USD
- The Fed left interest rates unchanged as expected with basically no change to the statement.
- Fed Chair Powell stressed once again that they are proceeding carefully as the full effects of policy tightening have yet to be felt.
- The US CPI report yesterday missed expectations across the board sparking a strong dovish repricing and USD weakness.
- The labour market is starting to show some weakness as Continuing Claims are now rising at a fast pace and the recent NFP report missed across the board.
- The US Consumer Confidence and University of Michigan Consumer Sentiment continue to fall.
- The recent US ISM Manufacturing PMI missed expectations by a big margin, followed by a disappointing ISM Services PMI, although the latter remained in expansion.
- The recent Fedspeak has been leaning on the hawkish side, but the US CPI data yesterday was basically a declaration that the Fed is definitely done.
- The market doesn’t expect the Fed to hike anymore.
CHF
- The SNB kept interest rates steady at 1.75% vs. 2.00% expected as the central bank sees the significant tightening in recent quarters countering the remaining inflationary pressures.

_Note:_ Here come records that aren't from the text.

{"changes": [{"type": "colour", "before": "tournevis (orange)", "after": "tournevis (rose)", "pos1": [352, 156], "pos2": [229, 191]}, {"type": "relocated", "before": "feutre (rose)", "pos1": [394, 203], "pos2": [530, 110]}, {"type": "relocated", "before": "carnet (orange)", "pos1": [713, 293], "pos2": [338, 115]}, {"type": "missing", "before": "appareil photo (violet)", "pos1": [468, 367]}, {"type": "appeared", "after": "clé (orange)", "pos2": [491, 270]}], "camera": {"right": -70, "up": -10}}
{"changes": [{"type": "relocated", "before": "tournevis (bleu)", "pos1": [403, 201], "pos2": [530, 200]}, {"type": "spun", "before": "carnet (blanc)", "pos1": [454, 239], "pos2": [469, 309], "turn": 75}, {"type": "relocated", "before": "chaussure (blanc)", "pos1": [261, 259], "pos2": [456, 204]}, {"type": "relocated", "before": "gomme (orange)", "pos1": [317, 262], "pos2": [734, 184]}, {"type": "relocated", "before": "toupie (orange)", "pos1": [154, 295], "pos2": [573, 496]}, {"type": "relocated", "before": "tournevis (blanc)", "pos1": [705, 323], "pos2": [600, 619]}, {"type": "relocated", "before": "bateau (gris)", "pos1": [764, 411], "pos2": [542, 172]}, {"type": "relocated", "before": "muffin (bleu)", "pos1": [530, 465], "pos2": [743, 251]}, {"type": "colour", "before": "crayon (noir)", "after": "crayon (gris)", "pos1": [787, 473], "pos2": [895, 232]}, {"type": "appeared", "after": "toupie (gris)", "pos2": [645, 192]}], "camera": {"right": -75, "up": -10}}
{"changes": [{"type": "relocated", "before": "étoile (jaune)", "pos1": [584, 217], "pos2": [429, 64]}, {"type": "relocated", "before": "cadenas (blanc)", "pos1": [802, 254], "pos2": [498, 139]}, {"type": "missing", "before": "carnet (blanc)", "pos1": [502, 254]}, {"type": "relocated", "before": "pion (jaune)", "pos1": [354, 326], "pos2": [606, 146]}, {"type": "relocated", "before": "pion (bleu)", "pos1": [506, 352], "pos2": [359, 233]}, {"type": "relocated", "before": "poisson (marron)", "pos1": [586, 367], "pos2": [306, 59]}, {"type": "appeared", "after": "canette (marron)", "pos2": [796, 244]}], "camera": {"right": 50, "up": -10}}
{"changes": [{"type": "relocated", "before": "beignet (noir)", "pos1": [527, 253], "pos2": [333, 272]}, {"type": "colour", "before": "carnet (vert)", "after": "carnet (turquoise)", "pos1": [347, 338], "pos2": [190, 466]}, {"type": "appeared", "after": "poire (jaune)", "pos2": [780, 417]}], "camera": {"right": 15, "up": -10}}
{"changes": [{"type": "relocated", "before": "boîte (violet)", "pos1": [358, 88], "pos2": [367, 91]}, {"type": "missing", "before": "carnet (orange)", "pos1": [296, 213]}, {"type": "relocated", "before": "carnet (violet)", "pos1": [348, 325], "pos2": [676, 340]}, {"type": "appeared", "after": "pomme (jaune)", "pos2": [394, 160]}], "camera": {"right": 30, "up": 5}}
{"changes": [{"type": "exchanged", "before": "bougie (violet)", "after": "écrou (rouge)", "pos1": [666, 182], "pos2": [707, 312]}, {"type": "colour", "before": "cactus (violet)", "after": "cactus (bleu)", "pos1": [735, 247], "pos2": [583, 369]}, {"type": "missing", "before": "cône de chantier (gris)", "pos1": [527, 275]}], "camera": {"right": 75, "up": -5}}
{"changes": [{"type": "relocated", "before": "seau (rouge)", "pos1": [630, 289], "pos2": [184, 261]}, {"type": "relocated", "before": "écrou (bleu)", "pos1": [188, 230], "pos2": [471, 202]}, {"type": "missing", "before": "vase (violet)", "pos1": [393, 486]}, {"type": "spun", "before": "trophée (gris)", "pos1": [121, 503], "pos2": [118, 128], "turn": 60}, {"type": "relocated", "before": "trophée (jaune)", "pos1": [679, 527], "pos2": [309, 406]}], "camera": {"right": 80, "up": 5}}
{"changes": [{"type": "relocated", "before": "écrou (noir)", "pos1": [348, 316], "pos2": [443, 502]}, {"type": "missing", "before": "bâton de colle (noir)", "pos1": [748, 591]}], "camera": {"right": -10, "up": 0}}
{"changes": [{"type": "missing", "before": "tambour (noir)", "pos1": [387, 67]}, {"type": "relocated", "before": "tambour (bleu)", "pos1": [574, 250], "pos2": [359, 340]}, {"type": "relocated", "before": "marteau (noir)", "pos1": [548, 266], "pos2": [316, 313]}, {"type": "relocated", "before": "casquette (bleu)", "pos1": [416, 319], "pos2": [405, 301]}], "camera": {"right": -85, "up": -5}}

- The SNB Governor Jordan said that “the central bank will not hesitate to tighten monetary policy further if necessary”, but the conditions at the moment do not call for further tightening at all.
- The Switzerland CPI ticked higher recently but the inflation rate is comfortably in the SNB’s 0-2% target band for both the headline and core measures.
- The Unemployment Rate matched the previous reading hovering at cycle lows.
- The Manufacturing PMI missed expectations and fell further into contraction, while the Services PMI remain in expansion.
- The market doesn’t expect the SNB to hike anymore.
USDCHF Technical Analysis – Daily Timeframe
On the daily chart, we can see that USDCHF yesterday plummeted following the miss in the US CPI report. The price is now at the 0.8886 low where we can expect some buyers stepping in to position for a rally back into the highs. The sellers, on the other hand, will want to see the price continuing lower to increase the bearish bets into the next support at 0.8750.
USDCHF Technical Analysis – 4-hour Timeframe
On the 4-hour chart, we can see that from a risk management perspective, the sellers will be better off waiting for the price to pull back into the swing low level at 0.8950 where we can also find the 38.2% Fibonacci retracement level for confluence. That spot would give the sellers a better risk to reward setup. Alternatively, the price might even push all the way up to the downward trendline where the sellers will have another opportunity to position for a drop into new lows.
USDCHF Technical Analysis – 1-hour Timeframe
On the 1-hour chart, we can see more closely the current price action around the 0.8886 low where the buyers are likely to pile in to position for a rally. The first target should be the 0.8950 resistance and upon a break to the upside, the trendline around the 0.90 handle. If the price continues lower and breaks the 0.8877 level, we can expect the sellers to increase the bearish bets but the risk to reward will be much worse.
Upcoming Events
Today, we have the US Retail Sales and PPI data with the market likely giving more importance to the Retail Sales data. Tomorrow, we will see the latest US Jobless Claims figures where the market will want to see how fast the labour market is softening.